Türkiye’de uygulandığı şekliyle laikliğin ulusal bütünleşmenin sağlayıcı bir fonksiyon üretmediği görülmektedir. Bunun en önemli nedeni, dinin insana yüklediği yükümlülüklerle devletin yüklediği yükümlülükler arasındaki farklılaşmadır. Öte yandan erken cumhuriyet döneminde inanca baskı şeklinde uygulanan laiklik, müslüman halkın gözünde dinsizlik olarak yorumlamıştır. Cumhuriyetin modern elitleri, dine, yeni kurulan cumhuriyeti destekleyici bir işlev yüklenmişlerdir. İşte 1924 yılında kurulan Diyanet İşleri Başkanlığının işlevi tam olarak budur. Ak parti dönemi devlet ile din arasında yaşanan tarihsel gerilimi büyük ölçüde bitirmiş, ancak başka sorunlara kaynaklık etmiştir. Diyanetin meal konusundaki tavrı, doğası gereği sivil olan ilmi faaliyetleri siyasetin ve devletin eline vermek gibi bir olumsuzluğu ortaya çıkarmıştır. Devlet ve siyaset karşısında özerk olması gereken ilmi, devletin eline vererek, onu temsil eden bir kurumun hakem rolü oynaması elbette sorunlu bir yaklaşımdır. Buradan çıkacak anlayış İslam değil, resmi dindir. Resmi dinin toplum üzerinde zulüm üretme potansiyelinin yüksek olduğunu tarihsel tecrübe yeterince göstermektedir.
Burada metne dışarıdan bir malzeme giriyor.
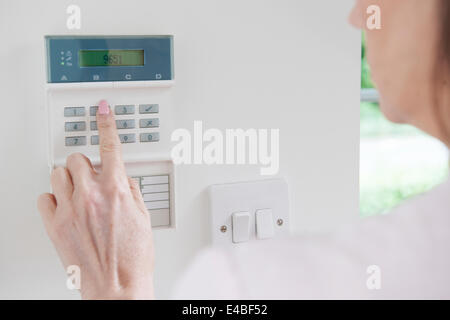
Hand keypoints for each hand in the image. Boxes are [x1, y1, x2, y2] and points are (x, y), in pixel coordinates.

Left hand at [37, 100, 153, 298]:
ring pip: (58, 172)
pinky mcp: (55, 226)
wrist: (117, 287)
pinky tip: (66, 206)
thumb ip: (132, 191)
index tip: (102, 108)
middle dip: (87, 163)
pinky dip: (54, 197)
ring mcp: (71, 210)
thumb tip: (124, 180)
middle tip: (94, 177)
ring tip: (79, 192)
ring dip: (70, 178)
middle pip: (78, 157)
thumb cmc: (134, 258)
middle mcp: (92, 196)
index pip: (111, 146)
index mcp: (117, 190)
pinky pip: (44, 197)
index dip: (107, 122)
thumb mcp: (144, 218)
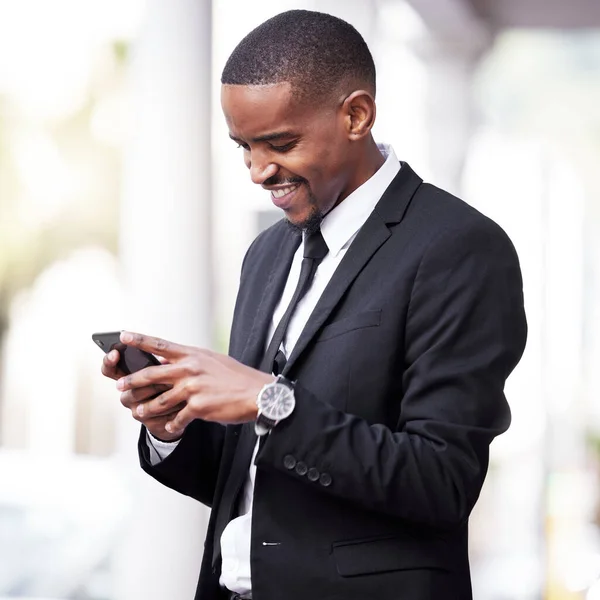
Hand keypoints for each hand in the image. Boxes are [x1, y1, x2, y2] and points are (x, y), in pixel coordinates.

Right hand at [100, 347, 179, 441]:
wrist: (180, 410)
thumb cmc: (170, 383)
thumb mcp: (165, 367)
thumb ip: (158, 361)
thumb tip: (162, 355)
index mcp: (128, 378)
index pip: (110, 369)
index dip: (109, 361)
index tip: (115, 353)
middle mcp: (128, 395)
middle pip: (130, 387)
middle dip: (150, 380)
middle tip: (167, 377)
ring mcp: (137, 410)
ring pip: (145, 402)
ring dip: (164, 394)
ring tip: (180, 389)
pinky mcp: (150, 424)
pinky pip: (160, 416)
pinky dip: (174, 409)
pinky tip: (184, 403)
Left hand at [115, 331, 274, 436]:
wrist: (256, 393)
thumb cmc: (236, 377)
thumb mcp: (213, 361)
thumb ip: (192, 362)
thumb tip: (172, 363)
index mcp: (193, 355)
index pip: (160, 345)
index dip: (139, 340)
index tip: (122, 336)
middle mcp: (190, 369)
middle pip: (151, 374)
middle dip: (132, 381)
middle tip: (120, 385)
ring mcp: (193, 388)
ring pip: (160, 400)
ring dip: (147, 408)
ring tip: (138, 412)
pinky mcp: (198, 406)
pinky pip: (177, 418)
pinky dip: (173, 424)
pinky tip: (172, 426)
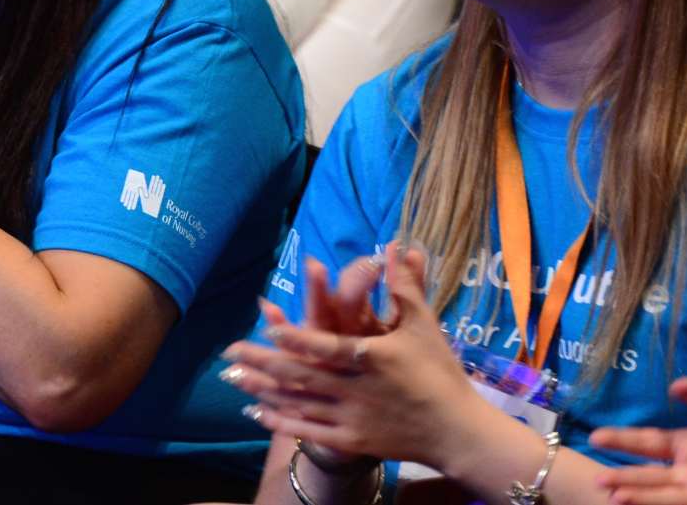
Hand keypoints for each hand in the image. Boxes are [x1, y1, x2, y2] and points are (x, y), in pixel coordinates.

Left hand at [220, 246, 490, 468]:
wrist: (458, 432)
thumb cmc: (440, 373)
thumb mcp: (423, 326)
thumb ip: (405, 286)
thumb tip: (397, 245)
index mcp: (373, 357)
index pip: (329, 345)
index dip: (297, 335)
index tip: (267, 323)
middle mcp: (358, 388)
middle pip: (302, 375)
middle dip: (262, 363)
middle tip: (229, 351)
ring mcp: (353, 418)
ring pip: (299, 403)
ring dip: (263, 390)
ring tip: (232, 377)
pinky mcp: (352, 441)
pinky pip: (309, 431)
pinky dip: (281, 421)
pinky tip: (256, 413)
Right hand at [590, 375, 686, 504]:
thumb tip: (673, 387)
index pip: (650, 442)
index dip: (623, 440)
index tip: (596, 437)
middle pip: (647, 472)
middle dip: (621, 474)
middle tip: (596, 477)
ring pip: (658, 492)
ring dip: (632, 492)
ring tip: (606, 491)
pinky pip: (676, 504)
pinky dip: (650, 503)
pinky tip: (628, 501)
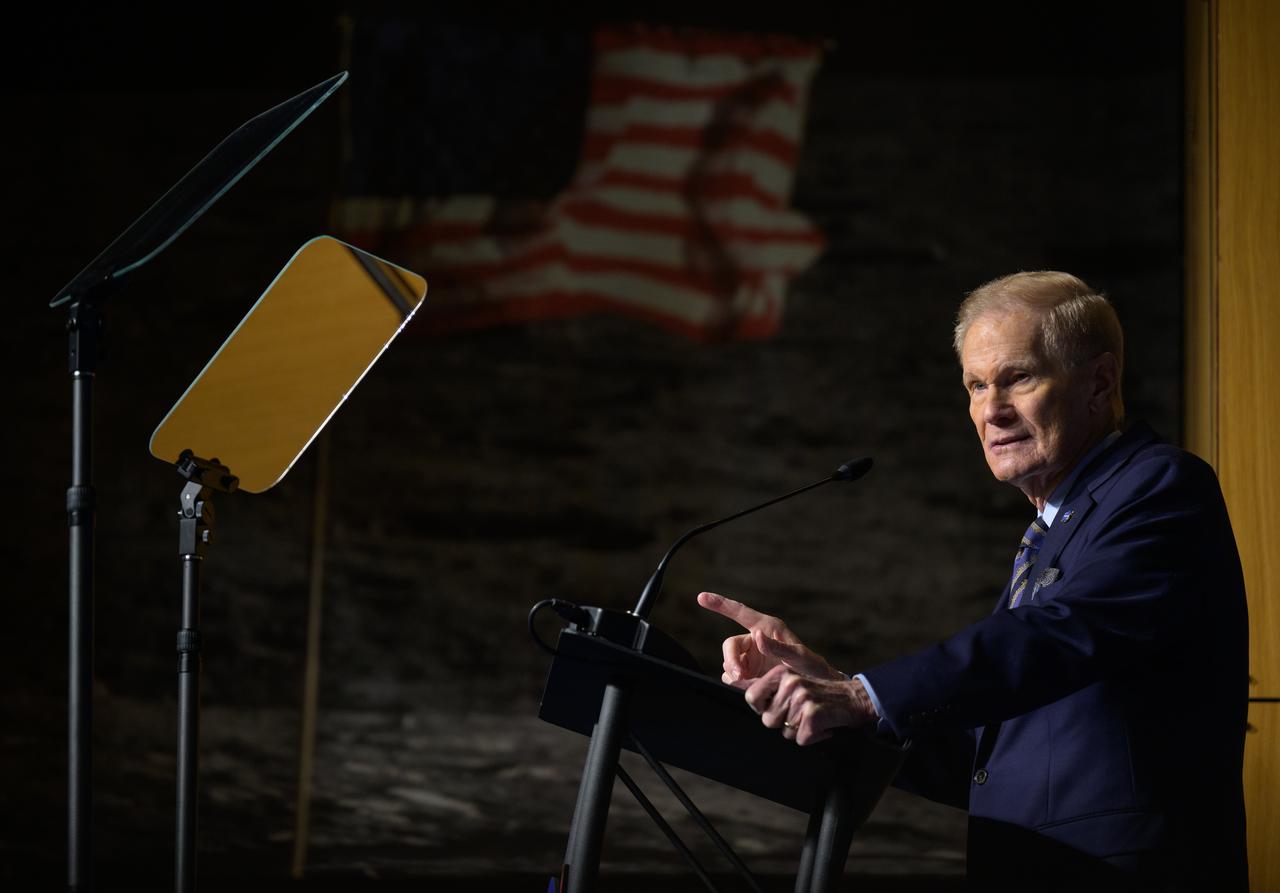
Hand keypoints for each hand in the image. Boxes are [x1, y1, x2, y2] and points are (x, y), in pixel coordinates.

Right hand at [696, 591, 840, 684]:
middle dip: (731, 660)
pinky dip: (735, 682)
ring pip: (729, 662)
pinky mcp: (749, 673)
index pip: (739, 612)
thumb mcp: (800, 657)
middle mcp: (756, 640)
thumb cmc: (812, 668)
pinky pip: (731, 676)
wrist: (814, 689)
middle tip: (739, 676)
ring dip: (734, 673)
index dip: (720, 604)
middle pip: (730, 645)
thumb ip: (779, 647)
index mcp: (767, 627)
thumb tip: (757, 636)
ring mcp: (751, 657)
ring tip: (751, 682)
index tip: (701, 597)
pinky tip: (748, 686)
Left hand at [744, 664, 877, 744]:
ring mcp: (802, 699)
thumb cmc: (819, 693)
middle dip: (783, 723)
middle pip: (767, 720)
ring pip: (784, 732)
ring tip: (812, 718)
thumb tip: (733, 683)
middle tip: (800, 714)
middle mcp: (790, 683)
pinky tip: (822, 726)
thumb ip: (766, 686)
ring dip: (798, 731)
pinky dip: (812, 738)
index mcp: (781, 673)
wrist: (854, 699)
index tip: (775, 708)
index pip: (751, 697)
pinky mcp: (813, 715)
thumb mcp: (792, 680)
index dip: (761, 709)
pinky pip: (800, 739)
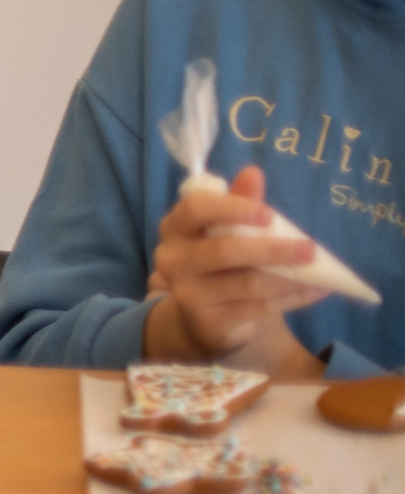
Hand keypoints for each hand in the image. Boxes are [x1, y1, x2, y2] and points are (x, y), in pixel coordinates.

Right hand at [145, 164, 326, 373]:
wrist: (204, 317)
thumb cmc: (220, 263)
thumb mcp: (226, 229)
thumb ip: (239, 202)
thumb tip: (253, 172)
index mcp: (176, 227)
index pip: (196, 209)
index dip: (232, 208)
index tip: (269, 214)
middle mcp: (173, 259)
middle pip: (224, 251)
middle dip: (272, 250)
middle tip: (311, 248)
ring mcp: (187, 293)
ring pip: (246, 283)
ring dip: (289, 278)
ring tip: (320, 273)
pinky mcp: (208, 321)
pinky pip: (257, 308)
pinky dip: (291, 298)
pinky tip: (314, 290)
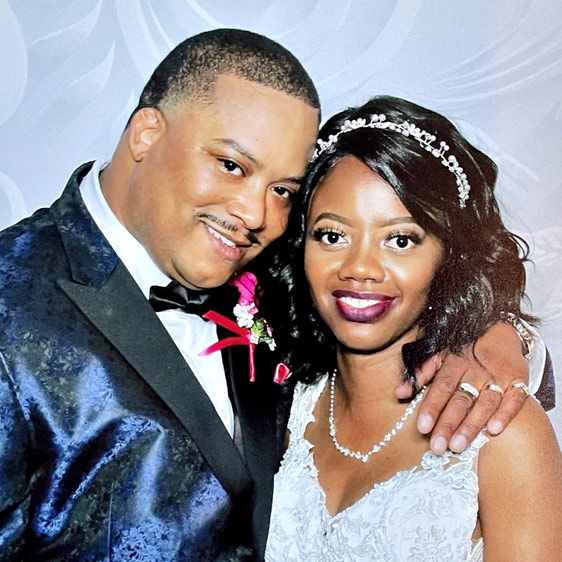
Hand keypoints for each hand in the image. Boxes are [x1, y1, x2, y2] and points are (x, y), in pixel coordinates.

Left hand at [395, 322, 529, 453]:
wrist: (499, 330)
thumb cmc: (463, 349)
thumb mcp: (439, 354)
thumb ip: (420, 374)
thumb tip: (400, 393)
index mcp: (454, 362)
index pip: (441, 387)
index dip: (432, 407)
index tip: (422, 427)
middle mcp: (475, 370)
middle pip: (461, 399)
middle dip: (448, 423)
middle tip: (437, 446)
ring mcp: (497, 376)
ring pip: (485, 403)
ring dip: (472, 425)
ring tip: (458, 446)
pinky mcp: (518, 381)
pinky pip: (514, 399)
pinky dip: (505, 414)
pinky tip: (494, 430)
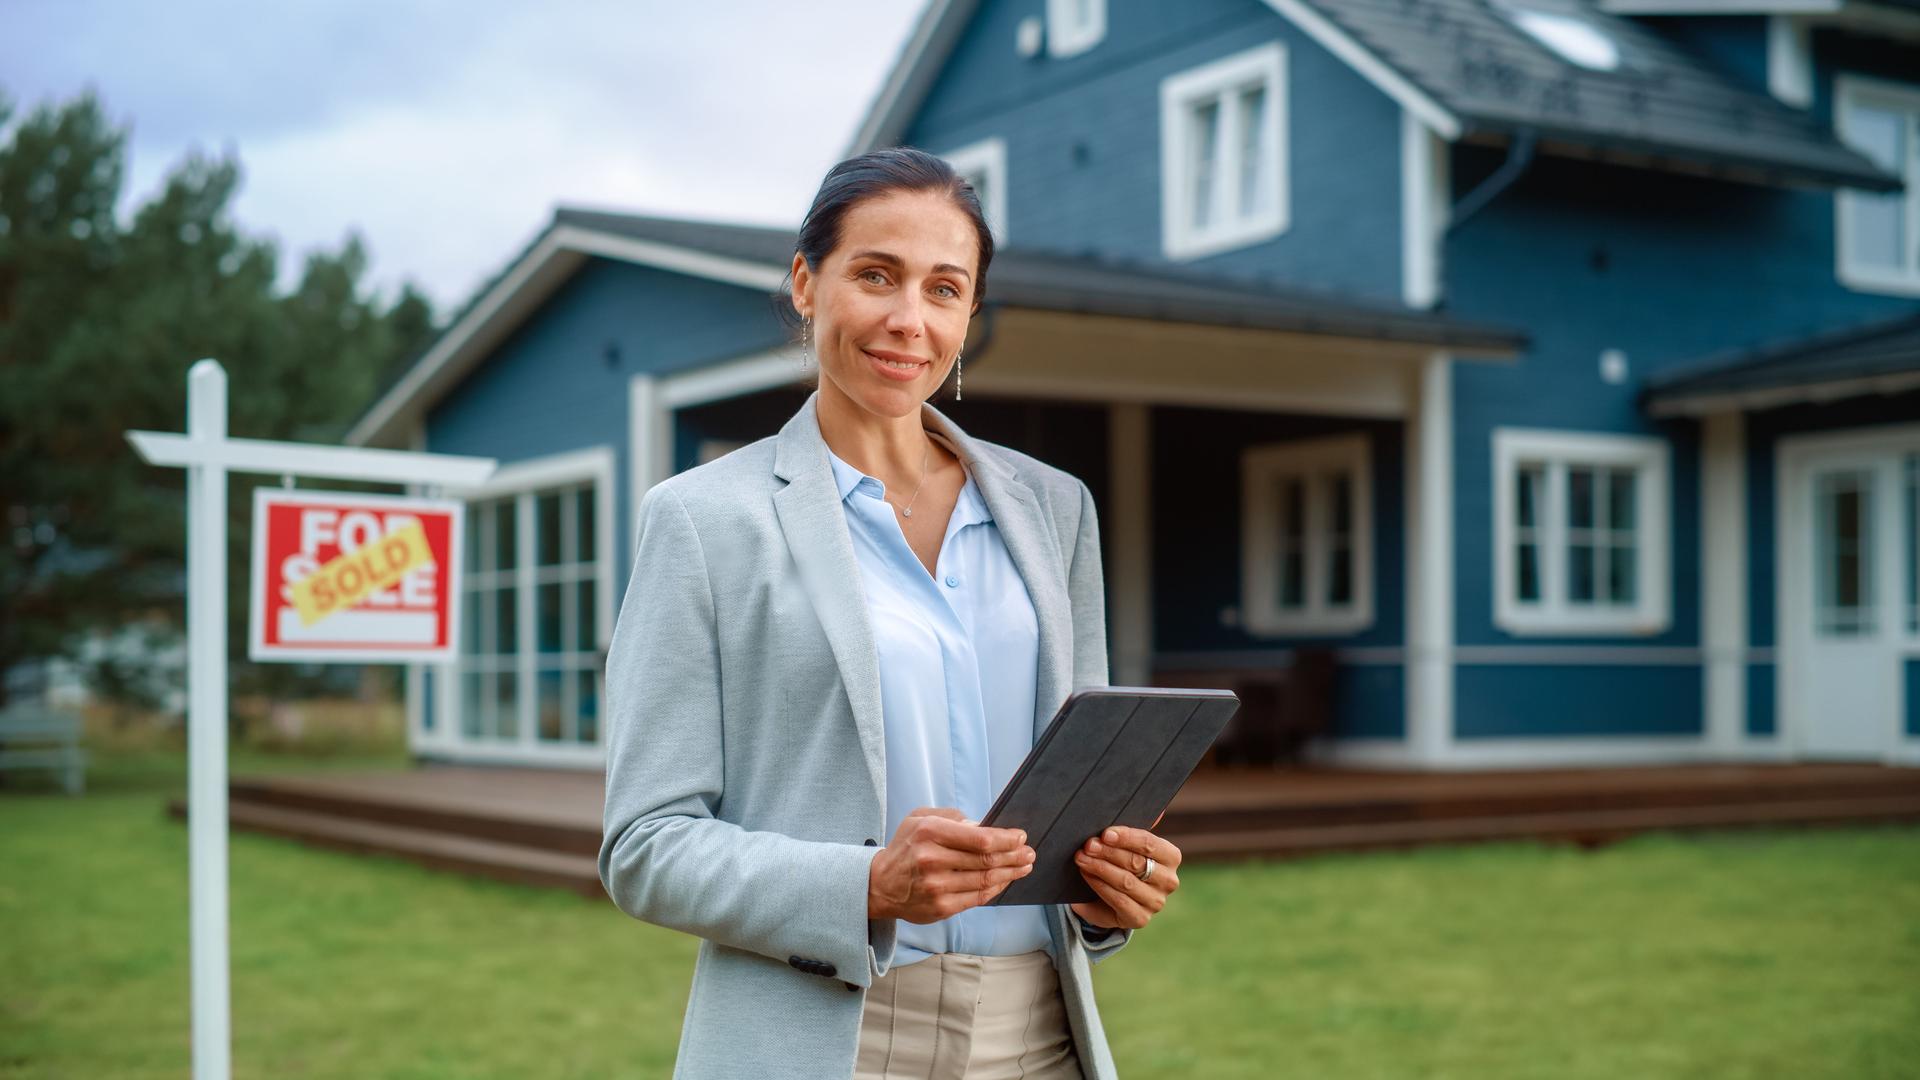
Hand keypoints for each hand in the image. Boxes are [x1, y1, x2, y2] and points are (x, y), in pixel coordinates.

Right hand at [867, 807, 1035, 923]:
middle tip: (1029, 853)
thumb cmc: (906, 847)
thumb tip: (984, 826)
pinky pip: (978, 898)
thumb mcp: (920, 818)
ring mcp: (937, 887)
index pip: (979, 838)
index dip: (1006, 838)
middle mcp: (933, 860)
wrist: (880, 885)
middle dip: (1014, 856)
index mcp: (930, 833)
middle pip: (987, 860)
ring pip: (986, 880)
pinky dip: (996, 889)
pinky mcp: (941, 907)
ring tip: (1024, 866)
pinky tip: (1005, 880)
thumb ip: (952, 818)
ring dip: (1010, 873)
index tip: (1020, 837)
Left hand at [1069, 823, 1181, 930]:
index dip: (1126, 838)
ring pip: (1126, 882)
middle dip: (1108, 852)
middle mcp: (1169, 881)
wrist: (1111, 896)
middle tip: (1088, 845)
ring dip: (1100, 868)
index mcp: (1171, 857)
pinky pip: (1118, 900)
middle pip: (1136, 863)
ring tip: (1081, 858)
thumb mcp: (1127, 845)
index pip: (1150, 844)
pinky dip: (1099, 885)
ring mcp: (1156, 902)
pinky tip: (1087, 875)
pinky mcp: (1140, 918)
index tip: (1105, 833)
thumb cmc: (1121, 862)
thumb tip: (1157, 810)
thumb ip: (1135, 830)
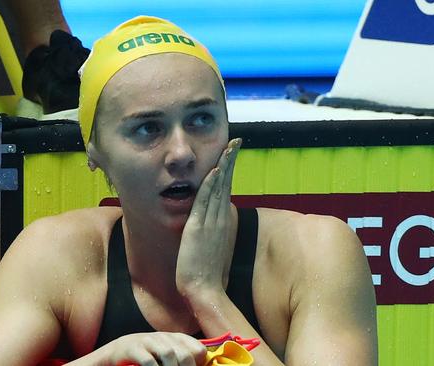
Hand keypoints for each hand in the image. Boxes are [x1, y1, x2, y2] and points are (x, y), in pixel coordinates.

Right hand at [104, 332, 205, 365]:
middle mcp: (163, 337)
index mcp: (175, 339)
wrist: (118, 350)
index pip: (198, 349)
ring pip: (168, 353)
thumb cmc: (146, 355)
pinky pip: (148, 361)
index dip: (198, 364)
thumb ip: (182, 358)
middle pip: (184, 353)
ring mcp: (148, 340)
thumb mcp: (166, 355)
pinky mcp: (133, 348)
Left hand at [175, 138, 241, 296]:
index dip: (229, 169)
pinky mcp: (198, 228)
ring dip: (222, 166)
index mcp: (223, 221)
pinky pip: (205, 202)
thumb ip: (213, 232)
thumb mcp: (212, 247)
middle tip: (236, 141)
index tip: (232, 152)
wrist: (204, 291)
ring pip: (218, 189)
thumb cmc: (207, 273)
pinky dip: (210, 185)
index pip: (227, 189)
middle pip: (226, 183)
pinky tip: (212, 170)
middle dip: (230, 160)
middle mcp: (220, 219)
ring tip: (228, 147)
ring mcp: (211, 223)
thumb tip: (212, 224)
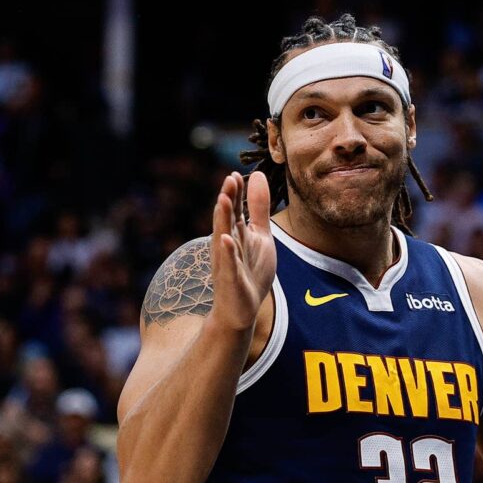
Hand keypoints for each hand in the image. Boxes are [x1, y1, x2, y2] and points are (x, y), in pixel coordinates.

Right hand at [209, 170, 275, 331]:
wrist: (241, 309)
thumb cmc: (250, 271)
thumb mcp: (260, 235)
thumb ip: (258, 208)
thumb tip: (257, 175)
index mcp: (235, 232)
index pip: (234, 208)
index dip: (236, 192)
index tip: (237, 173)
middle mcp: (227, 244)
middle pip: (226, 217)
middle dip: (228, 199)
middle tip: (230, 179)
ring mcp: (227, 261)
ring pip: (223, 236)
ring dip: (222, 218)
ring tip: (222, 199)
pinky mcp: (230, 279)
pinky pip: (228, 263)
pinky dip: (227, 251)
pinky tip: (226, 239)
Bundan dolayı, siyasal iktidarlar nasıl değerlendirişe değerlendirsin, şimdi Filistinli olma zamanıdır. Politik merkezlerden ve İslam ülkelerinin doğrudan ya da dolaylı olarak İsrail’le ilişki içinde bulunan iktidarlarından fazla bir beklenti içine girmemek gerekiyor. Yapılacak olan küresel bir vicdan yaratmak için çaba harcamaktır.